Um, if dollers gets weaker when compared to Pound, then the price of Apple-hardware should go down in the UK. Apple is an American compnay that bills their good in dollars. If one pound goes up in value when compared to the dollar, then goods that are billed in dollars should get cheaper for people in UK.
No. It seems counterintuitive at first, but Apple does not bill in dollars. It sells its products in the European market at fixed prices, just like in the US. Once the price is established, if the dollar falls, the product becomes comparatively cheaper in the US because the European prices remain the same--they're not reduced to account for the exchange rate change. A weak dollar means lower real profit for Apple in the US, because Apple doesn't change their prices daily, but it gives American customers a modest competitive advantage as a result.
This cuts both ways, however. When the dollar gains strength, European products begin to become "cheaper."
An example: Finland uses Euros, Estonia uses Crowns. Suppose one Euro buys you 10 Crowns, and some product costs 200 Crowns in Estonia. If I went to Estonia and bought the product there, it would cost 200 / 10 = 20 euros. Now, suppose that value of Crown goes down when compared to Euro. Now one Euro gets you 15 Crowns. That product would still cost 200 Crowns, in Euros it would cost me 200 / 15 = 13.3 euros.
Estonia is weaker currency in your example, so that proves exactly the point. The Crowns are the ones with the falling currency. To be accurate, you would have to put the fixed price in Euros.
If the product costs 200 Crowns or 20 Euros, and the Euro gains strength to 15 Crowns (over 10), but the prices remain the same, the 20 Euro product costs effectively
more (because 20 Euros is now worth 300 Crowns, but EU customers are still paying 20 Euros for the same product and Americans, er, Estonians are still paying 200 Crowns). The people in Estonia get a cheaper price. Your basic idea is correct, but not for product pricing--only for daily exchange rates.

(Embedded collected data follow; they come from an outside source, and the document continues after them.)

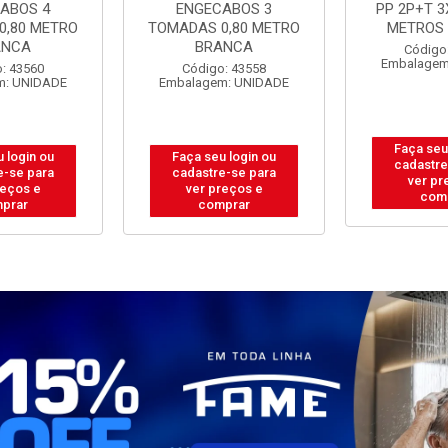
ABOS 3
PP 2P+T 3X0,75MM 5
PP 2P+T 3
0,80 METRO
METROS BRANCA
METROS
ANCA
Código: 43573
Código
Embalagem: UNIDADE
Embalagem
: 43558
m: UNIDADE
Faça seu login ou
Faça seu
 login ou
cadastre-se para
cadastre
e-se para
ver preços e
ver pr
reços e
comprar
com
prar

Weaker dollar would mean that the product should cost less.
Only if the price is changed to follow the daily exchange rate. It does not, which is why, as I said, this is an instance where the weak dollar hurts UK consumers.
That said, the weakness of the dollar is only one of two factors, as indicated. The other factor is purchasing power. There is a positive PPP working against UK customers--£1 generally gets you less than $1.96 does. For example, the British equivalent of a gallon of milk costs about £2 (~$4) IIRC, where the average US price is just below $3. And the British aren't buying American milk.
While the prices of Apple products in the UK aren't that much higher than the US, you can't just avoid adding VAT to the prices when comparing, as not all of the United States pay tax on sales, do they?
Sure you can. They list prices without VAT on their stores, and that's the comparison price. Apple can't avoid charging VAT any more than you can avoid paying it. If it makes products more expensive (and it does by a considerable margin [the average sales tax paid by US customers is around 7% for comparison]), that's the doing of your government. It's not fair to claim that Apple is ripping customers off when the majority of the price difference is due to a local government-mandated surcharge and not the retailer/manufacturer's actual pricing.
And for all your good points about the strong pound, and the relatively weak dollar, how does that explain that the Adobe CS3 Master Suite
It doesn't. There are absolutely products that are overpriced by a large margin in some markets by the manufacturers. Apple hardware just isn't one of them.
Tax, currency, and the cost of international business can conceivably account for up to about a 35-40% bottom line increases in the UK. Anything beyond that is from some other cause (retailer markup, corporate greed, industry-specific compliance costs [e.g. the higher warranty standards on some products sold in the EU], and/or some other factor).